Our recording generated around 1.25 billion transitions.Yes, that's billion. But it's really no problem because REVEN handles that effortlessly. The only price you pay for a larger recording is the time you have to wait for REVEN to "replay" it, which extracts all machine states and transitions, indexes them, extracts everything that was happening to the memory, downloads symbol files and a bunch of other things to assure a swift analysis thereafter. Our replay took just over an hour and generated 55 GB of data, upon which the analysis would then actually be done.

Granted, we could have tried to further reduce the recording and possibly succeed, but that doesn't make too much sense - one hour for preparation while you're having lunch is more than acceptable, and fiddling with recording optimization also takes time that can quickly exceed the time saved by a potentially quicker replay.

Proceeding to "Axion", the analysis user interface where the magic stuff happens. Axion has multiple widgets; prominently positioned in the middle are Transitions, displaying a small part of the entire recorded execution conveniently grouped in code blocks with one or more CPU instructions. Other widgets include Backtrace (the call stack for the current transition), CPU (register values before and after the current transition), Memory (at chosen address, before or after the current transition, along with the entire history of read and write accesses), Search (immensely useful, allows you to find calls to specific function, or all executions of a specific instruction), Bookmarks, and - my favorite - Taint. REVEN allows you to select any piece of data (e.g., the current value in register r8, or the value at some memory address) and taint it either forward or back in time, to see what this value affects or where it came from, respectively. This is a huge value-add for our analyses - although by no means the only one.

Now let's dive into the analysis. The first thing we need to do is find where dns.exe crashed. Scrolling through a billion+ transitions is obviously out of the question, but we can search for one of the functions that get called when an unhandled exception is thrown. KiUserExceptionDispatch is one such function.

 

 

Search finds a single hit, as expected, and here we are looking at the first executed instruction in this user-space function, as it was launched by kernel's KiExceptionDispatch. (The kernel code is on grey background because we filtered out only user-space execution.) Now we want to see why this exception was thrown.

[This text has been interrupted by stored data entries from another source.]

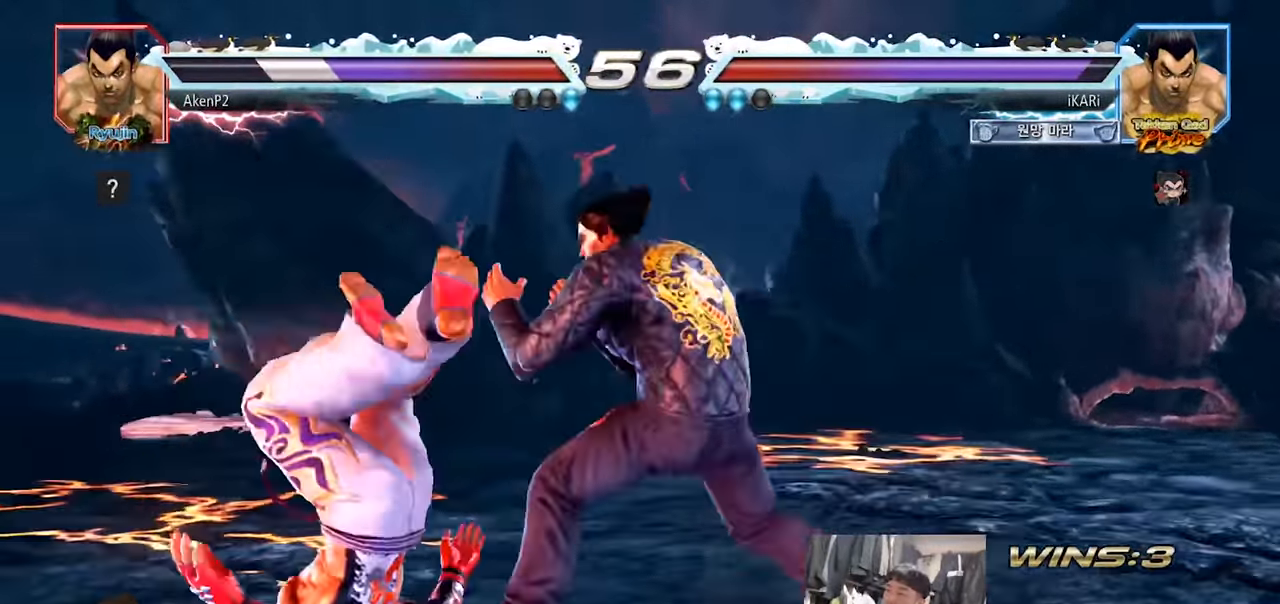
{"buttons": [], "left_stick": "center", "events": [[67, "SQUARE", "down"], [84, "SQUARE", "up"], [84, "left_stick", "center"]]}
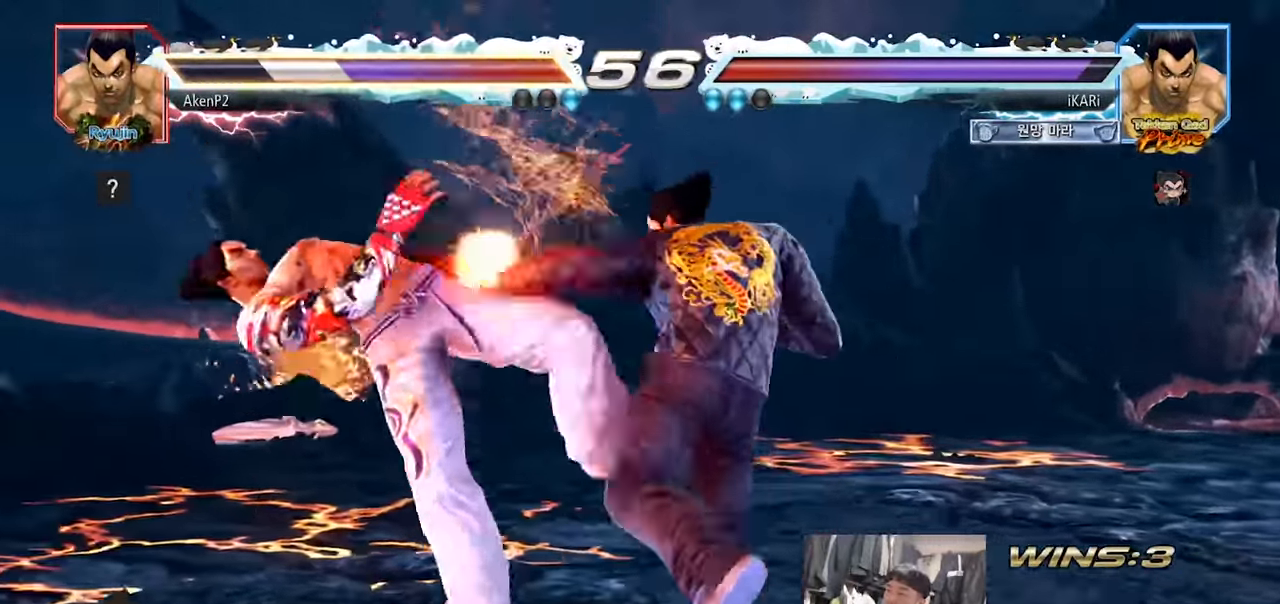
{"buttons": [], "left_stick": "right", "events": [[284, "left_stick", "left"], [350, "left_stick", "center"], [417, "TRIANGLE", "down"], [417, "left_stick", "right"], [467, "TRIANGLE", "up"]]}
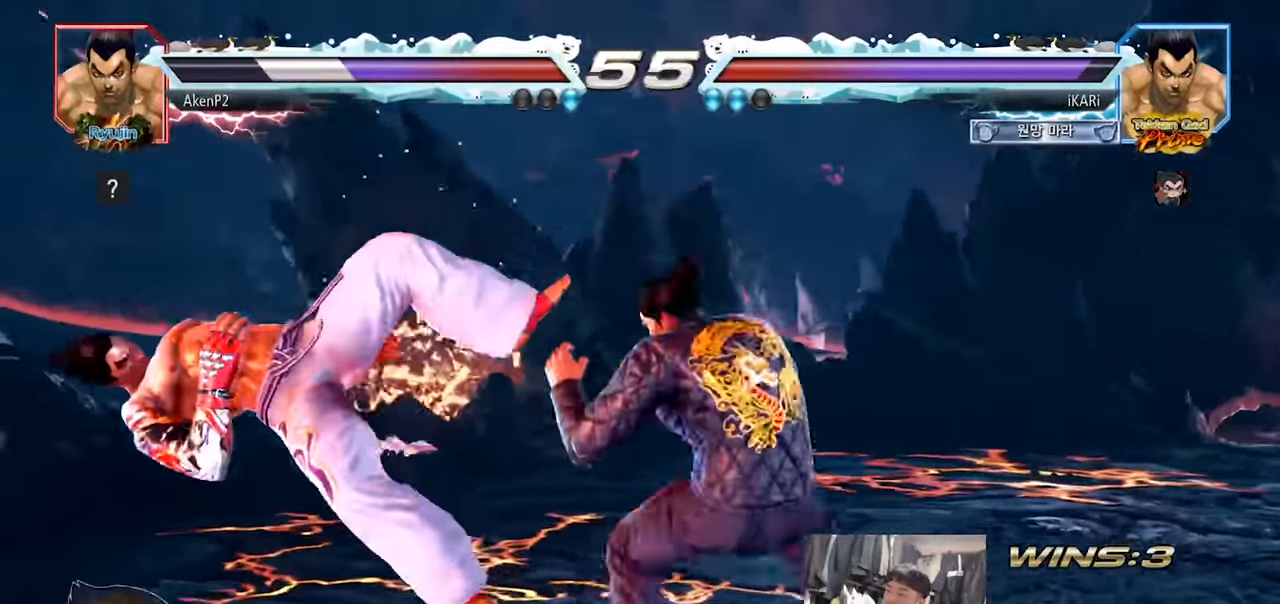
{"buttons": ["TRIANGLE"], "left_stick": "right", "events": [[251, "SQUARE", "down"], [301, "SQUARE", "up"], [467, "TRIANGLE", "down"]]}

A simple press of the "%" key transfers our to the other end of a call-ret pair, or in our case, to the other end of the kernel call.

 

The "%" key landed us on the exact instruction that caused access violation in function Dns_SecurityKeyToBase64String. It was an attempted write to address r8+1, and the Memory view shows this address to be immediately after a valid memory block, where we see a bunch of A's that were likely written to this buffer in some loop we're probably currently in. We did not use REVEN-IDA integration here but if we did, we would immediately see the code graph for this function in IDA, with the current instruction selected in IDA. And we would see that we are, indeed, in a loop that copies base64-encoded signature value from our DNS request to this buffer that just got overflown, and uses r8 as the destination pointer that gets increased in every iteration. 

(Note that we enabled Page Heap for dns.exe to make it crash immediately on buffer overflow, otherwise the overflow could just corrupt the heap and eventually cause some random malfunction. With Page Heap, every heap buffer is allocated at the very end of a read-write memory block, followed by unallocated memory page - which means any typical buffer overflow will immediately trigger an access violation exception.)

Execution of a loop is shown in REVEN as a repetition of loop instructions, over and over again, but you can of course select any of these instructions and see how registers and memory looked like at that exact moment. What we want here, though, is to see where the buffer was allocated.

If we were in WinDbg, we'd have used the !heap command to get the call stack from the moment the overflown buffer was allocated. In REVEN, however, we can not only find the code that allocated the buffer, but also values of registers and content of memory in that precise moment. The simplest way (that I know of) would be to simply taint register r8 to see where its value came from - going back to the past far enough, at some point its value must have been determined by whoever allocated this buffer, or it would not have pointed to the end of this same buffer now.

However, tainting r8 backward produces too long a path that just keeps bouncing in the loop that we're in. While it eventually gets to where we want to be, it slows down the UI. So our first goal is to get to the beginning of our loop's execution. We copied the address of our access-violation-triggering instruction (0x7ff729ca224a) and went to the Search widget, where we searched for all uses of this address.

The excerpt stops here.